The result is not good enough, let’s try to select hyperparameters, namely the number of trees (default 100) and the number of “leaves” (default 30)

In [13]:
model_gbm=LGBMClassifier(random_state=12345)
params = {
    'n_estimators': [100, 200, 300],
    'num_leaves': [21, 41],
}
# using GridSearchCV 
grid_gbm = GridSearchCV(model_gbm,
                        params,
                        n_jobs=-1,
                        scoring='f1')


In [14]:
grid_gbm.fit(features_train, target_train)

grid_gbm_best_score = grid_gbm.best_score_ 
grid_gbm_best_params = grid_gbm.best_params_
print(f'best_score: {grid_gbm_best_score}')
print(f'best_params: {grid_gbm_best_params}')

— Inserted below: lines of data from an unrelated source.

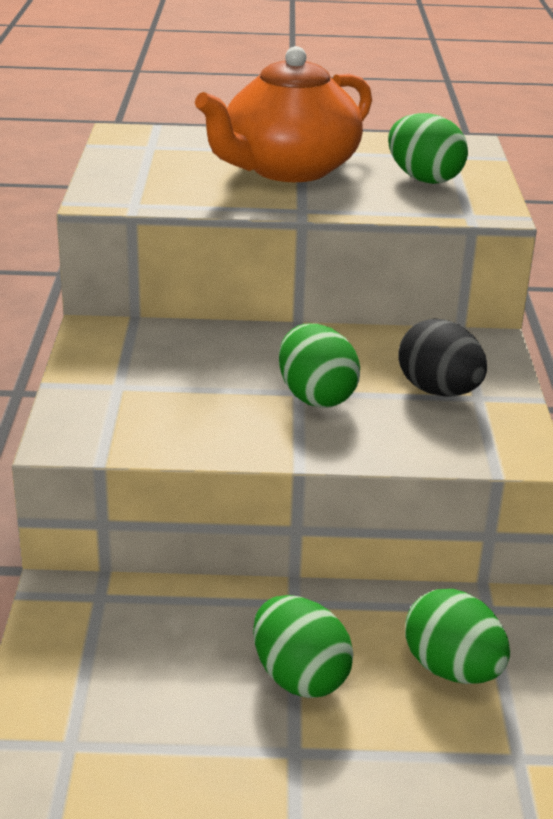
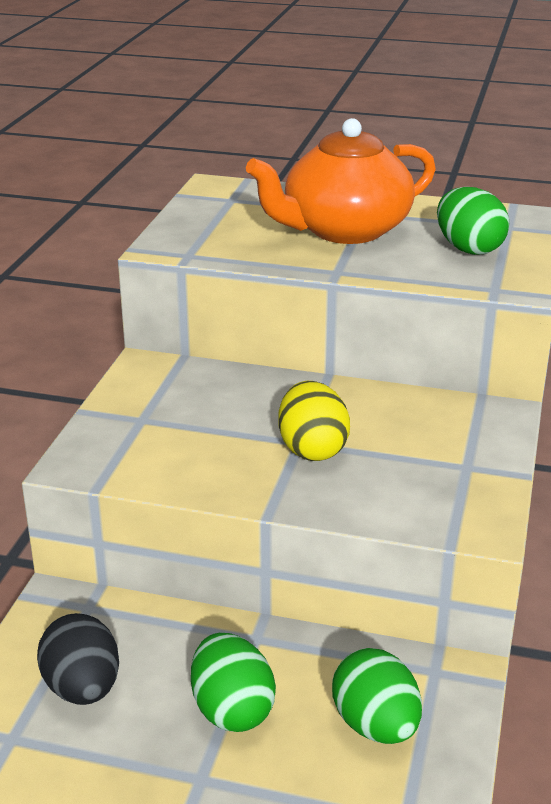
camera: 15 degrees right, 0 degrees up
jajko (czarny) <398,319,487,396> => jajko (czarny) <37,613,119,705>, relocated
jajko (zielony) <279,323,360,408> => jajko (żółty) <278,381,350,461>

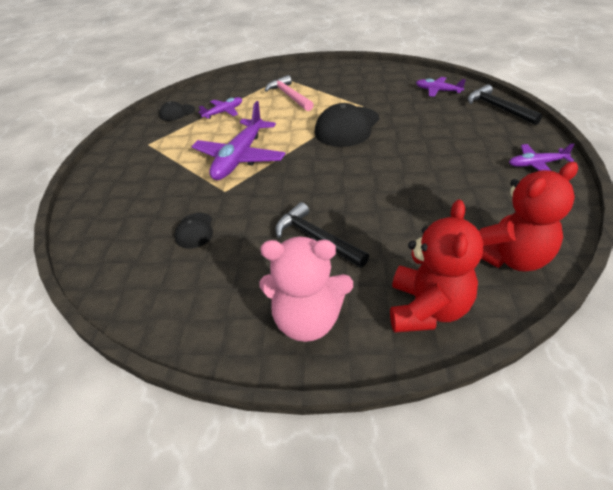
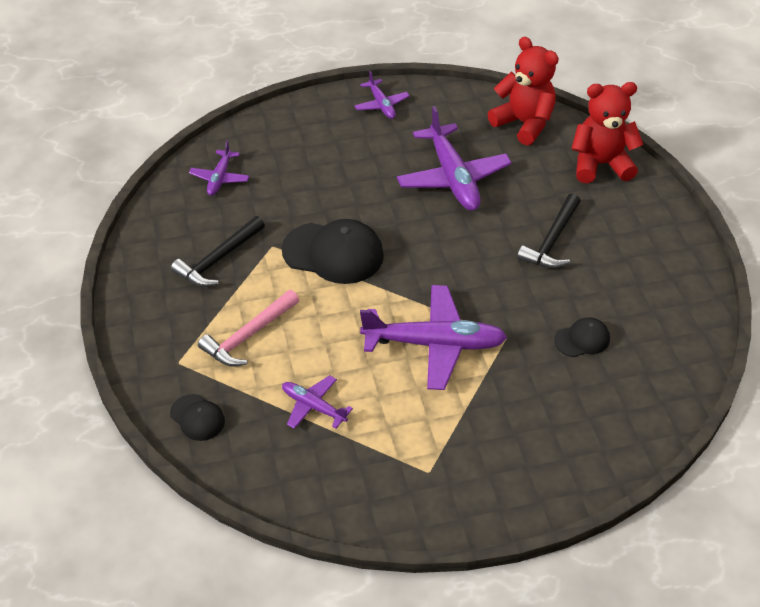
camera: 110 degrees left, 5 degrees up
młotek (czarny) <468,84,542,125> => młotek (czarny) <171,216,265,287>, relocated
czapka (czarny) <159,101,195,121> => czapka (czarny) <170,394,225,441>, relocated
miś (różowy) <260,237,353,342> => nothing
nothing => samolot (fioletowy) <397,106,512,211>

best_score: 0.7715078293138841
best_params: {'n_estimators': 300, 'num_leaves': 41}


We will train a random forest model taking into account class imbalance, and also select hyperparameters

In [15]:

best_score = 0
best_depth = 0
best_est = 0
for depth in range(2, 15, 2):
    for est in range(51, 251, 50):
        model = RandomForestClassifier(n_estimators=est, max_depth=depth, random_state=12345,class_weight='balanced')
        model.fit(features_train, target_train)
        prediction = model.predict(features_valid)
        f1=f1_score(target_valid,prediction)
        if f1 > best_score:
            best_score = f1
            best_depth = depth
            best_est = est
print('Random forest model on validation set:',best_score)
print(best_depth)
print(best_est)

Random forest model on validation set: 0.3775293229988339
14
201


The LGBMClassifier model shows the best results, let’s check it on a test sample

In [16]:
#vectorize the text using tf_idf trained on the training set
features_test = count_tf_idf.transform(features_test)
#train and test the model taking into account the selected hyperparameters and class imbalance
model_gbm=LGBMClassifier(n_estimators=300, num_leaves=41, random_state=12345,class_weight='balanced')
model_gbm.fit(features_train,target_train)
predictions = model_gbm.predict(features_test)

f1 = f1_score(target_test, predictions)
print('LightGBM on test dataset:', f1)

LightGBM on test dataset: 0.7637448501207558


# Сonclusions
 
   After preprocessing the text, the LogisticRegression, LightGBMClassifier and RandomForestClassifier models were trained. After selecting hyperparameters, the LogisticRegression and LightGBMClassifier models allowed us to achieve an F1 quality metric of at least 0.75 on the validation set. During data preprocessing, a strong class imbalance was identified, which was taken into account when building models. Since LGBMClassifier showed the best result and its work was tested on the test set, the model showed a result of F1 = 0.763 (0.772 on the validation set).

Result: the LGBMClassifier model can be recommended as the best model for classifying comments, taking into account class imbalance, which gives the result F1 = 0.763.